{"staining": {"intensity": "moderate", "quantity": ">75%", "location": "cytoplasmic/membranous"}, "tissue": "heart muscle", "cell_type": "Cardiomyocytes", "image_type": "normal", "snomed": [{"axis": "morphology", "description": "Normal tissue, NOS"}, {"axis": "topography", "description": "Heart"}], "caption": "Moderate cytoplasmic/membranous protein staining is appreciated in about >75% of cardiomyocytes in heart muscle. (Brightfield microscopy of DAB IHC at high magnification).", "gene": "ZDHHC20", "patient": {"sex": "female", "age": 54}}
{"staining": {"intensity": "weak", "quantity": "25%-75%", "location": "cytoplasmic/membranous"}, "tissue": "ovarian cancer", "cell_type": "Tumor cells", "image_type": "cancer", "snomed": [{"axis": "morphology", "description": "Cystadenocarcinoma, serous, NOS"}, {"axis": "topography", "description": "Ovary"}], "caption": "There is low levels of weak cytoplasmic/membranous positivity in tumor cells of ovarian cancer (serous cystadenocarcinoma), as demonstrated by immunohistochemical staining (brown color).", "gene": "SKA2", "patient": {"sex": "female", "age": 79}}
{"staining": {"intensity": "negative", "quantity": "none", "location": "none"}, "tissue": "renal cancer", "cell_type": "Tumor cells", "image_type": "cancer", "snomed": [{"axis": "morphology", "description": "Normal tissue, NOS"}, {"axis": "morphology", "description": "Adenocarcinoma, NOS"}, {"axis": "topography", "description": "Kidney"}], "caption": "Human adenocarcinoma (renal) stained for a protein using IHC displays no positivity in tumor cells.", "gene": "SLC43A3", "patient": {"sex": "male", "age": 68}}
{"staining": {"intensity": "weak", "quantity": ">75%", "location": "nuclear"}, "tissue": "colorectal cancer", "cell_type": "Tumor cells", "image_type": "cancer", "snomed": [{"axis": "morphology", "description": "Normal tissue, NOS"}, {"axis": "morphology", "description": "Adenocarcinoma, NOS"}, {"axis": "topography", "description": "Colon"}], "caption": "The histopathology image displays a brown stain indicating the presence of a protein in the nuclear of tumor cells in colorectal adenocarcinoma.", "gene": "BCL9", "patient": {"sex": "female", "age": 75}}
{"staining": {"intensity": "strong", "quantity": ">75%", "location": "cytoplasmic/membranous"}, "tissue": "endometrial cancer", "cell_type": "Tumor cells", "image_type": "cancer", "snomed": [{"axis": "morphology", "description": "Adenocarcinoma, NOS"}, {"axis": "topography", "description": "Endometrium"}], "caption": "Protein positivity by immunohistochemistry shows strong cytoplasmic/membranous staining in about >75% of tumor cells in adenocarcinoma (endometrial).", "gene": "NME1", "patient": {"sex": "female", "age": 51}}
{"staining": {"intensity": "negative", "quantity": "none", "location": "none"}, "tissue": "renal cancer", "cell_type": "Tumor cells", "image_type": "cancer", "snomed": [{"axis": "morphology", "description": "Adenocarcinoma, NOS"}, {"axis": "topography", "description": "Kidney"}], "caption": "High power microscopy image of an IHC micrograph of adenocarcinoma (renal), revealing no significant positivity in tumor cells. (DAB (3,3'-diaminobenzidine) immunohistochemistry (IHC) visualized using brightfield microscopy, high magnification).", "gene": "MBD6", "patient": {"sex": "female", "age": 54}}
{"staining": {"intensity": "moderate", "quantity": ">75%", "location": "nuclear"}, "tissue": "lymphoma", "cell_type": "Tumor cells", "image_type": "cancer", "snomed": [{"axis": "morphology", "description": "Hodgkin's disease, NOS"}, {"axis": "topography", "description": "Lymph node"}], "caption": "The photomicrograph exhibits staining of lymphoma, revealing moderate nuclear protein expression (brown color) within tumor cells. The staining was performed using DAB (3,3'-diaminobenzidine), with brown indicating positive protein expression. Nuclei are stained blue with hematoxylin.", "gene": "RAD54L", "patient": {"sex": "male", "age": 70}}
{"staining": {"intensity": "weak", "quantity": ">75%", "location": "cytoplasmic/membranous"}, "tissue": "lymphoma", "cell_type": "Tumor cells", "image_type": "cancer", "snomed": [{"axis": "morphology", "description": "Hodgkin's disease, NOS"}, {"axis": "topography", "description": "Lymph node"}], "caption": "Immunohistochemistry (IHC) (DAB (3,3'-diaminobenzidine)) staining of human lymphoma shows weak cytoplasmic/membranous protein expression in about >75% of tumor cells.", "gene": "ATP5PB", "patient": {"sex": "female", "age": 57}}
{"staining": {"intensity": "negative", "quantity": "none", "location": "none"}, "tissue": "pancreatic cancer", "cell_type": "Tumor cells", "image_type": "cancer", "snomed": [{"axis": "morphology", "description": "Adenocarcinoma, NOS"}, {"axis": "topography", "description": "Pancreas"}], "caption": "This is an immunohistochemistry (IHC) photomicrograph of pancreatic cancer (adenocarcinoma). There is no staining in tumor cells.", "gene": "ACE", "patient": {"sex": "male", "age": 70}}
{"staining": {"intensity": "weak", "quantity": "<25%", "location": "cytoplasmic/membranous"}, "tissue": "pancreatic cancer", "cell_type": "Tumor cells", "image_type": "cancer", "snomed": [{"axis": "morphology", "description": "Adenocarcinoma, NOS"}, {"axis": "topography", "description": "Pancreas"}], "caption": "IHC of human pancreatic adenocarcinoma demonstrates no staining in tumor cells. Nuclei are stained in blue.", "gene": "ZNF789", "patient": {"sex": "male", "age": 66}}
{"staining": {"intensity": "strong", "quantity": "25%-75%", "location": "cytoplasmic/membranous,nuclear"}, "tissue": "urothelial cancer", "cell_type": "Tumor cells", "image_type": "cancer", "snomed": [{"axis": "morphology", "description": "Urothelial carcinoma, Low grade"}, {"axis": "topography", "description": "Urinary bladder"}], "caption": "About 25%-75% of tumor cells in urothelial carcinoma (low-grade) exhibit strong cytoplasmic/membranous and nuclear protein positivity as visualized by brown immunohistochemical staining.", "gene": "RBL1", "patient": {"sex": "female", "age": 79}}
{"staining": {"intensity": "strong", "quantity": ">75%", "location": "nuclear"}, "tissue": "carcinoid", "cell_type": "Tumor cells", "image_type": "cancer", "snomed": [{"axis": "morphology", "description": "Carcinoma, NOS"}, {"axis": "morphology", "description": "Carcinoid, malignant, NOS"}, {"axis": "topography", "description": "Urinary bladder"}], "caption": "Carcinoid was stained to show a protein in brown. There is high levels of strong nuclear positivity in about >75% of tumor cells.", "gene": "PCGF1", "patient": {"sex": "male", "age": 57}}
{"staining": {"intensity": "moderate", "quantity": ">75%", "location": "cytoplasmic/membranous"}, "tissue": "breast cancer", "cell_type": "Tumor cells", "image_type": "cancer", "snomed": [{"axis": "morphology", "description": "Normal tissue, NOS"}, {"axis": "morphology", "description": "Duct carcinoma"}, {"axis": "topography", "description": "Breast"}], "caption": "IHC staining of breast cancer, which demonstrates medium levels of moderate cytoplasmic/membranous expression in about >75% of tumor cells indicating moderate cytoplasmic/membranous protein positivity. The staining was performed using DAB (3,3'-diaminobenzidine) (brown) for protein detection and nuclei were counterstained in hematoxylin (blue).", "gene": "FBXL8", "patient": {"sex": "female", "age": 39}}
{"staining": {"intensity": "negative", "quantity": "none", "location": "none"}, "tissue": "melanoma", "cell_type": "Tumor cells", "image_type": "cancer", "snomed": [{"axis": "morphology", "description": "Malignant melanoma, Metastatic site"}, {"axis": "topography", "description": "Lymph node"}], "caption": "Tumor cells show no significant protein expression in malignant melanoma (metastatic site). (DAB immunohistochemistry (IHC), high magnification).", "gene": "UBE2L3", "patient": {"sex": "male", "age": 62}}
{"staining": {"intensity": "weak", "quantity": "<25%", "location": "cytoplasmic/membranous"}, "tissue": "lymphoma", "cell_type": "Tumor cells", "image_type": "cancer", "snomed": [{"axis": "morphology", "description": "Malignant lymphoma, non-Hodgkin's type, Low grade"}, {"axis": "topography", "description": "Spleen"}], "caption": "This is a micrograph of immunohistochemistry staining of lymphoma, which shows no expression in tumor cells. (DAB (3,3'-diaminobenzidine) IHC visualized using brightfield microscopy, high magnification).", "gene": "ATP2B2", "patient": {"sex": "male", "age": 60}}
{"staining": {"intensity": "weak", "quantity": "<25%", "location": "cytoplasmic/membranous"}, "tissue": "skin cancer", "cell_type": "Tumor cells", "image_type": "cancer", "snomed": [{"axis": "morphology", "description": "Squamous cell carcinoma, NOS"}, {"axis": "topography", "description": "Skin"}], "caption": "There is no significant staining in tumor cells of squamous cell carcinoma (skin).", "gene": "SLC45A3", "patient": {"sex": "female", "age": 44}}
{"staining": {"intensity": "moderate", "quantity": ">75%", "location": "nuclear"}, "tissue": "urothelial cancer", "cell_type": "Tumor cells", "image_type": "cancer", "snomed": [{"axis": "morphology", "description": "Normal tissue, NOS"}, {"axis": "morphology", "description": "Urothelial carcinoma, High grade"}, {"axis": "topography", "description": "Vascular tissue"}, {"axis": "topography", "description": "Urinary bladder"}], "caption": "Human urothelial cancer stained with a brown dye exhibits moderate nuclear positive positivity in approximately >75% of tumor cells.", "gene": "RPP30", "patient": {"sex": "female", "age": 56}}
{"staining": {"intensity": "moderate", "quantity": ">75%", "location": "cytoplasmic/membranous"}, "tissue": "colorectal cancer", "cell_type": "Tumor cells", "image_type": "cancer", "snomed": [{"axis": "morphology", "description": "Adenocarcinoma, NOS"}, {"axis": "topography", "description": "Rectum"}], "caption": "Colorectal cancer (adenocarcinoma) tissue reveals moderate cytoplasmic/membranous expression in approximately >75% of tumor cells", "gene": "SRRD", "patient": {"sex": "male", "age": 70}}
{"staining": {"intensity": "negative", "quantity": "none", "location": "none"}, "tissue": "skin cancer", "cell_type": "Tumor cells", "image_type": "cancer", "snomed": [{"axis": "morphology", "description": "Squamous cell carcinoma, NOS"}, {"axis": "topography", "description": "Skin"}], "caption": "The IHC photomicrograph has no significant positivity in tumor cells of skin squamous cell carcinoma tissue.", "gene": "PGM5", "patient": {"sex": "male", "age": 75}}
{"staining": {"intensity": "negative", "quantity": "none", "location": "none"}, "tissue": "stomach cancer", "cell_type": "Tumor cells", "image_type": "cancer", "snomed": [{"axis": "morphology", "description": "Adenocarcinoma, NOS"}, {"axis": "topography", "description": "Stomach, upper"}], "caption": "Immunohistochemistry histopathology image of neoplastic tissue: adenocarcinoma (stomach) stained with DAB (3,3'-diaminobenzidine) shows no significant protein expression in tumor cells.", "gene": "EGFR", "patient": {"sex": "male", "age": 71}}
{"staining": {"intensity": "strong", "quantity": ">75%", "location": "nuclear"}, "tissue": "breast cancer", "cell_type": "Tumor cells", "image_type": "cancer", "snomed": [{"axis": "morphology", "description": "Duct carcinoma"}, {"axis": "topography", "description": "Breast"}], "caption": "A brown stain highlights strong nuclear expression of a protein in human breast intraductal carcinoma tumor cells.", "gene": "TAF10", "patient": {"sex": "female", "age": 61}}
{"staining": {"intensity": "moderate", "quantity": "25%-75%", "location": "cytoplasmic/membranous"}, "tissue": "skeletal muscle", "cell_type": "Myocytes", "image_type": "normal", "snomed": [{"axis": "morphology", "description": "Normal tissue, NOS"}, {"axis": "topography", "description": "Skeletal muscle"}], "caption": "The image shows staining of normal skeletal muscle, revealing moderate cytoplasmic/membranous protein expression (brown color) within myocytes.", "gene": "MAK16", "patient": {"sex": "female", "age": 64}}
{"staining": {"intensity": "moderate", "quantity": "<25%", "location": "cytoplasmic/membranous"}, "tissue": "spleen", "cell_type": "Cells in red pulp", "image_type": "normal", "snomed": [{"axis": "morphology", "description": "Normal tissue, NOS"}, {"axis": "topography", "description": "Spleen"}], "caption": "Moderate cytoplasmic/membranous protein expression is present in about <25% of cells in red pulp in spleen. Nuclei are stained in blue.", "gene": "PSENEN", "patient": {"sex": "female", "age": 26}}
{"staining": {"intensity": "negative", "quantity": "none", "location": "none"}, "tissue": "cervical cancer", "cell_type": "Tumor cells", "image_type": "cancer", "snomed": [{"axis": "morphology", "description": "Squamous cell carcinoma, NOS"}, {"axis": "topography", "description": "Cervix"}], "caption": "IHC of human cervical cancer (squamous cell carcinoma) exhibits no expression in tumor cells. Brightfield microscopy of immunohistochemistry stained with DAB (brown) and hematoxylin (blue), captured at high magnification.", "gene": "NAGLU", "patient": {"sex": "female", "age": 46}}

────────────────

▶ Problem details
Set each line down exactly, starting with the one that contains "protein expression is" and ending with the last line of the listing; add nothing else.

▶ Task answer
{"staining": {"intensity": "moderate", "quantity": "<25%", "location": "cytoplasmic/membranous"}, "tissue": "spleen", "cell_type": "Cells in red pulp", "image_type": "normal", "snomed": [{"axis": "morphology", "description": "Normal tissue, NOS"}, {"axis": "topography", "description": "Spleen"}], "caption": "Moderate cytoplasmic/membranous protein expression is present in about <25% of cells in red pulp in spleen. Nuclei are stained in blue.", "gene": "PSENEN", "patient": {"sex": "female", "age": 26}}
{"staining": {"intensity": "negative", "quantity": "none", "location": "none"}, "tissue": "cervical cancer", "cell_type": "Tumor cells", "image_type": "cancer", "snomed": [{"axis": "morphology", "description": "Squamous cell carcinoma, NOS"}, {"axis": "topography", "description": "Cervix"}], "caption": "IHC of human cervical cancer (squamous cell carcinoma) exhibits no expression in tumor cells. Brightfield microscopy of immunohistochemistry stained with DAB (brown) and hematoxylin (blue), captured at high magnification.", "gene": "NAGLU", "patient": {"sex": "female", "age": 46}}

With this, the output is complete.